Santa Carolina is pursuing a promising project to revive the spirit of the majestic, ageworthy, elegant Cabernets it was making in its Macul vineyard in the 1950s and 1960s. Although the Macul vineyards were long since bulldozed under Santiago’s urban sprawl, the winery is using old-vine material rescued from the original vineyards, harvesting early and ageing the wines in large oak foudres in an attempt to recreate the wine style that originally made Chile’s name on the world stage. The new wine is called Luis Pereira and the 2012 vintage is 13% alcohol with no acidification, cultured yeast or enzymes. ‘We want to make a wine that can develop well over 50 years,’ asserts viticulturist Alejandro Wedeles. ‘It’s not the commercial mainstream but it’s important for our future.’

Similarly, Concha y Toro’s Marcelo Papa is a winemaker rejuvenated. Visibly animated as he explains how he’s harvesting Cabernet a month earlier than he used to, he buzzes around his new den of tricks: a cellar filled with large Italian oak vats that will replace the small oak barrels as the major ageing vessels for Marqués de Casa Concha Cabernet. For one of Chile’s most successful wines, which has made its name for being rich, ripe and creamy, this is a bold statement.
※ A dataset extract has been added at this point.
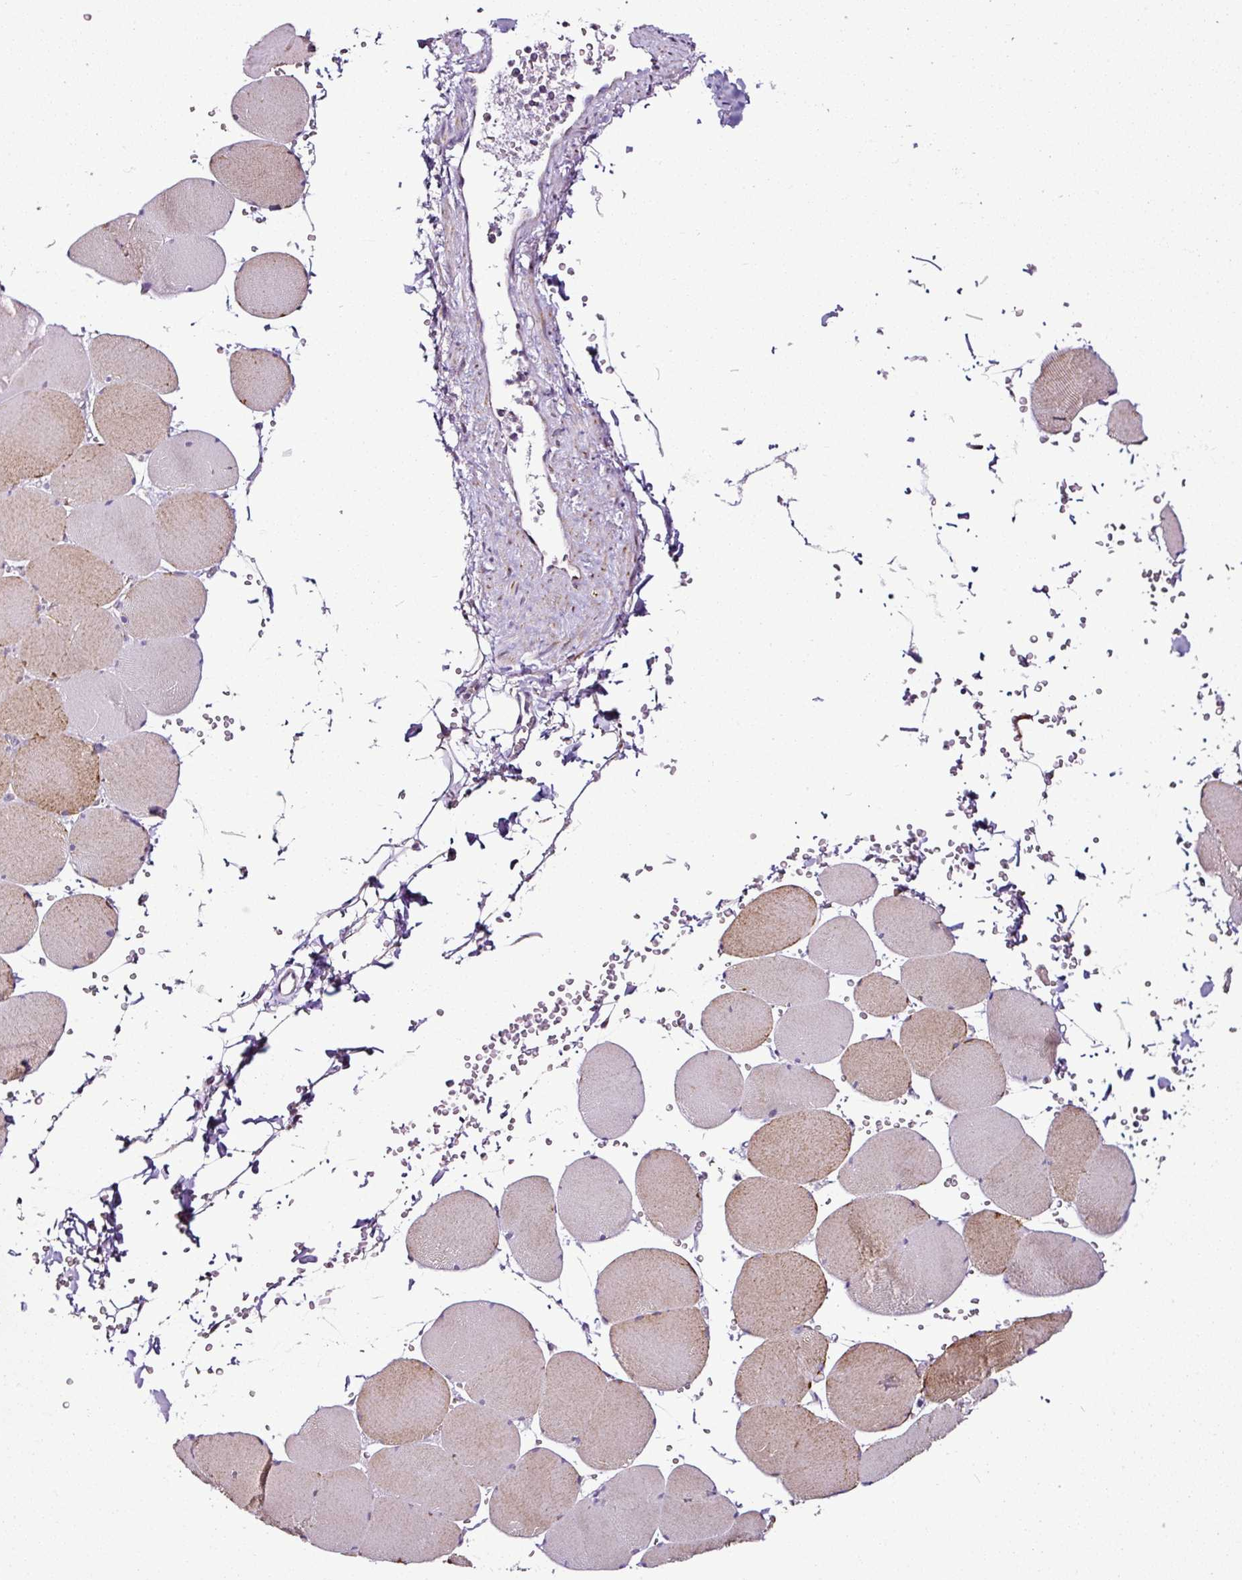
{"staining": {"intensity": "moderate", "quantity": "25%-75%", "location": "cytoplasmic/membranous"}, "tissue": "skeletal muscle", "cell_type": "Myocytes", "image_type": "normal", "snomed": [{"axis": "morphology", "description": "Normal tissue, NOS"}, {"axis": "topography", "description": "Skeletal muscle"}, {"axis": "topography", "description": "Head-Neck"}], "caption": "DAB (3,3'-diaminobenzidine) immunohistochemical staining of benign human skeletal muscle shows moderate cytoplasmic/membranous protein positivity in approximately 25%-75% of myocytes.", "gene": "DPAGT1", "patient": {"sex": "male", "age": 66}}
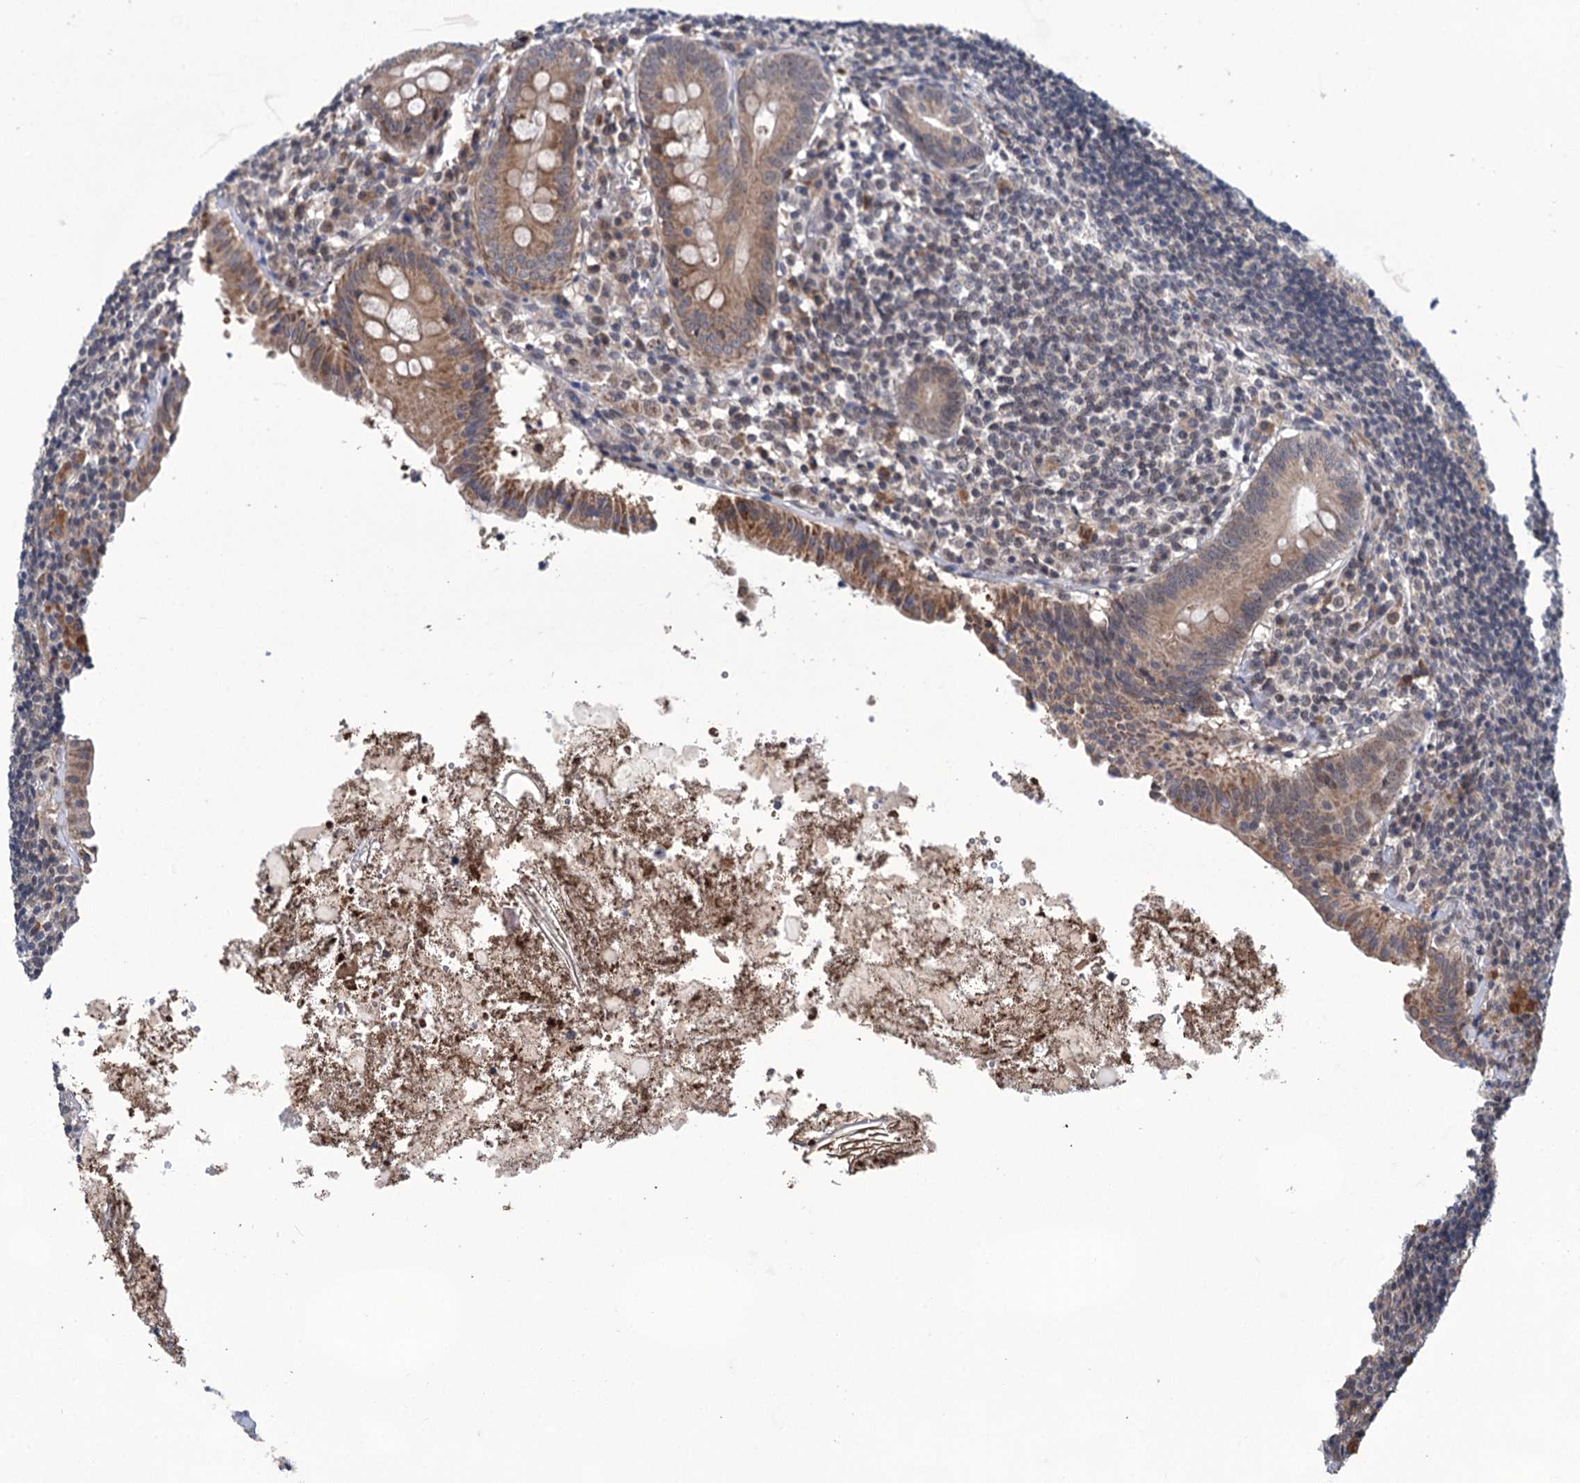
{"staining": {"intensity": "strong", "quantity": "25%-75%", "location": "cytoplasmic/membranous"}, "tissue": "appendix", "cell_type": "Glandular cells", "image_type": "normal", "snomed": [{"axis": "morphology", "description": "Normal tissue, NOS"}, {"axis": "topography", "description": "Appendix"}], "caption": "The immunohistochemical stain highlights strong cytoplasmic/membranous positivity in glandular cells of normal appendix.", "gene": "TTC17", "patient": {"sex": "female", "age": 54}}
‘It’s a new era – but one forged by going back 15 years,’ enthuses Papa. ‘It’s a big change of mindset: harvesting a month earlier, using foudres, making wines closer to 13.5%.’ He notes how, on his arrival at Concha in the late 1990s, Cabernet was typically picked with less than 14% potential alcohol. That rose to more than 15% by 2003, needing major winemaking intervention including acidification. Then, in 2010, he decided to follow the lessons of the past. ‘This is my new direction, and it’s going to open the minds of hundreds of people.’

Seismic shock

Rapid innovation, which has been a consistent feature of Chilean wine over the past few decades, can have its risks. As Veramonte winemaker Rodrigo Soto says: ‘We Chileans get over-excited easily. It’s good to develop diversity but we need to learn maturity, to work together and remember that quality in everything we do is crucial. Connecting the soil to the wine through good vineyard and winemaking practices is fundamental. Only then can we build a firm foundation for the future of Chilean wine.’

It’s not easy to build castles on a shifting landscape. Nonetheless, the recent seismic shifts in Chilean wine augur well for an increasingly diverse and delicious winemaking future by taking inspiration from a fascinating, complex past. Chilean wine is growing up. While it’s difficult to predict how this process will play out, all around the world, people are sitting up and taking notice.